Traditionally, the vast majority of the population lived from agriculture and livestock farming. In order to cultivate your land, build your house, run the household or make clothes, tools and implements are needed. Things that you made yourself as much as possible.
Gradually, knowledge and experience were built up, such as extracting metal from ore and processing this metal into tools and implements, weapons and jewellery. Or making wooden constructions such as houses and vehicles. Things for which specific knowledge and tools are indispensable.
Handy boys got to work on this and possibly this is how crafts came into being. According to the Etymological Dictionary, the Dutch word for crafts, Ambacht, first appears in 1083, is derived from Ambactus, servant, and is related to Ambt.
How did the rulers of the time view craftsmen? In the Middle Ages, the concept of Craftsmanship developed further. In the emerging cities, the craftsman was someone who practiced his profession independently and could make a living from it. In the countryside, the situation was different: people lived from the land, the garden and the animals. In contrast to the city, craft life was entirely at the service of agriculture and the household.

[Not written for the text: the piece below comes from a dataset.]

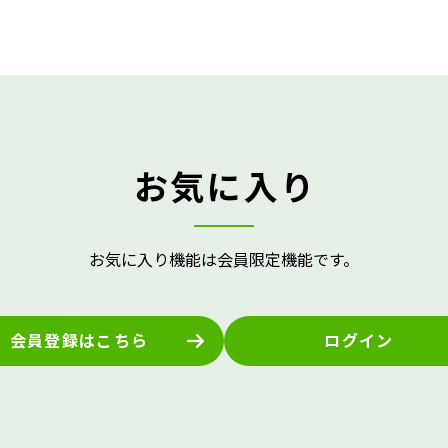
お気に入り
お気に入り機能は会員限定機能です。
会員登録はこちら
ログイン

Only a few craftsmen could live from their profession, such as the blacksmith, the carpenter, the clog maker and the brewer. Furthermore, all other professions were additional incomes by, among others, day laborers, cottagers and/or people who were physically unable to work the land. This created a new group among the farming class and above the day laborers and cottagers. Their interests were the same among themselves. This group united and called itself: the Middle Class.